_DATA SECTION_
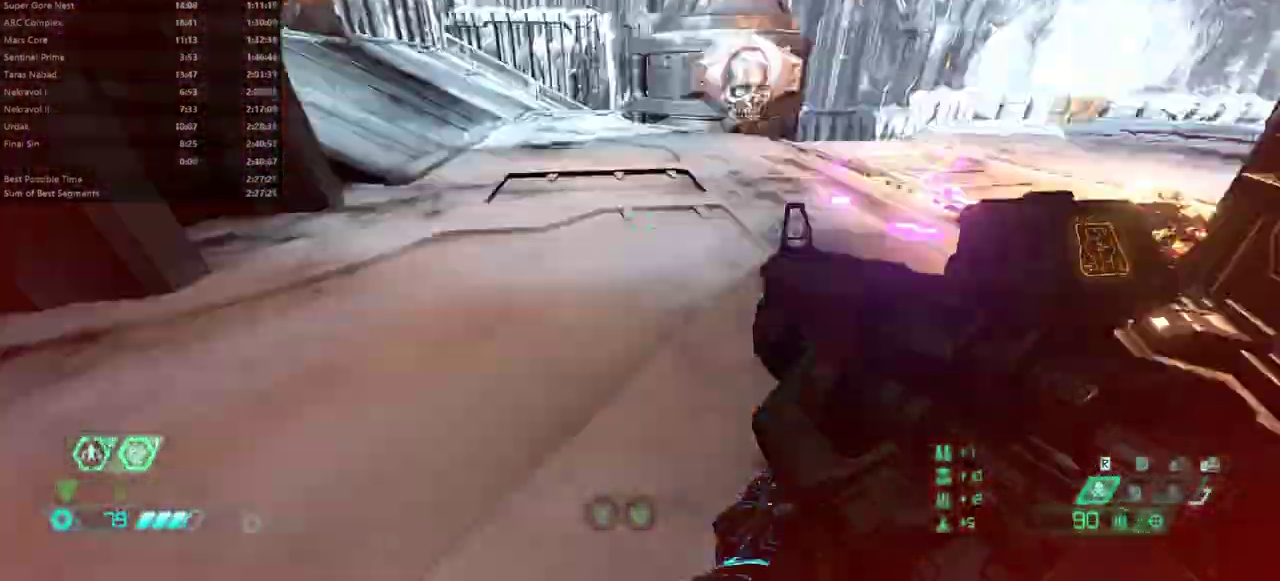
{"keys": ["fw"], "mouse": [], "events": [[100, "bw", "up"], [233, "fw", "down"], [333, "r", "up"]]}
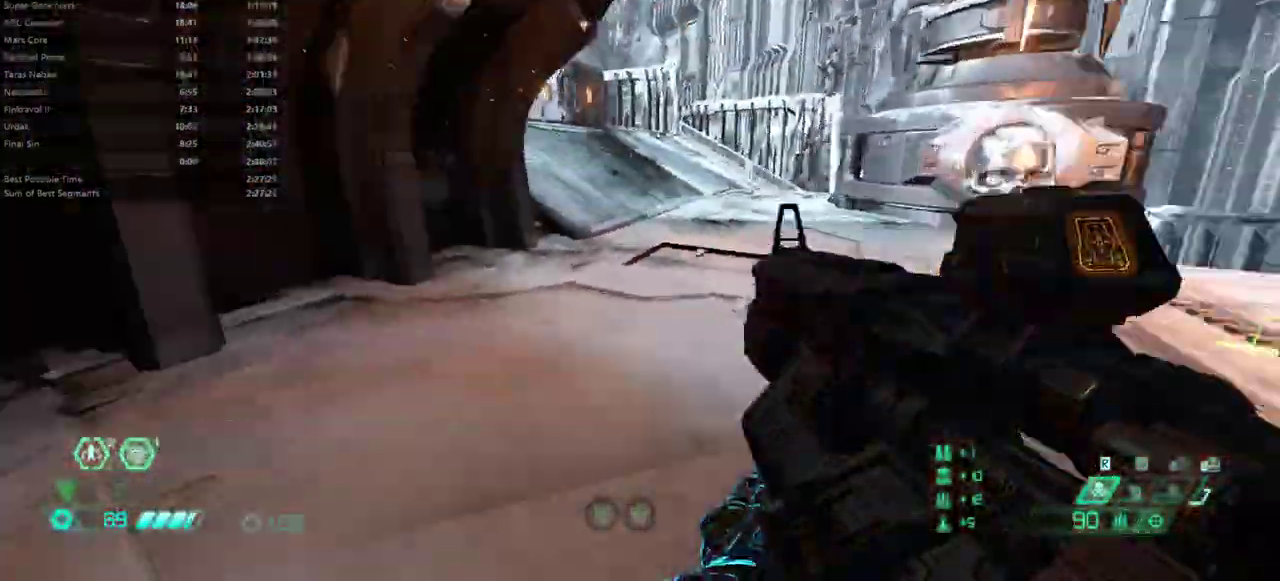
{"keys": ["fw"], "mouse": [], "events": [[67, "dash", "down"], [200, "dash", "up"], [300, "rl", "down"], [400, "rl", "up"]]}
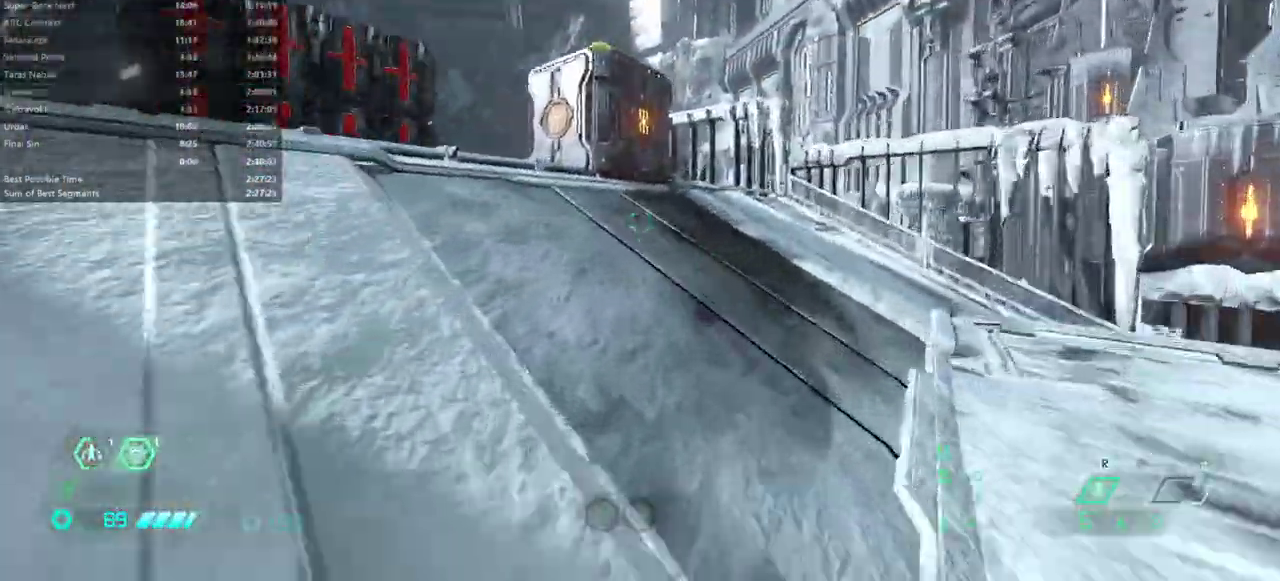
{"keys": ["bw", "jump"], "mouse": [], "events": [[33, "l", "down"], [133, "fw", "up"], [233, "bw", "down"], [267, "jump", "down"], [333, "l", "up"], [367, "jump", "up"], [467, "jump", "down"]]}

_WHAT TO WORK ON_
Except for the pictures, print the data above exactly.

_YOUR RESPONSE_
{"keys": ["fw"], "mouse": [], "events": [[100, "bw", "up"], [233, "fw", "down"], [333, "r", "up"]]}
{"keys": ["fw"], "mouse": [], "events": [[67, "dash", "down"], [200, "dash", "up"], [300, "rl", "down"], [400, "rl", "up"]]}
{"keys": ["bw", "jump"], "mouse": [], "events": [[33, "l", "down"], [133, "fw", "up"], [233, "bw", "down"], [267, "jump", "down"], [333, "l", "up"], [367, "jump", "up"], [467, "jump", "down"]]}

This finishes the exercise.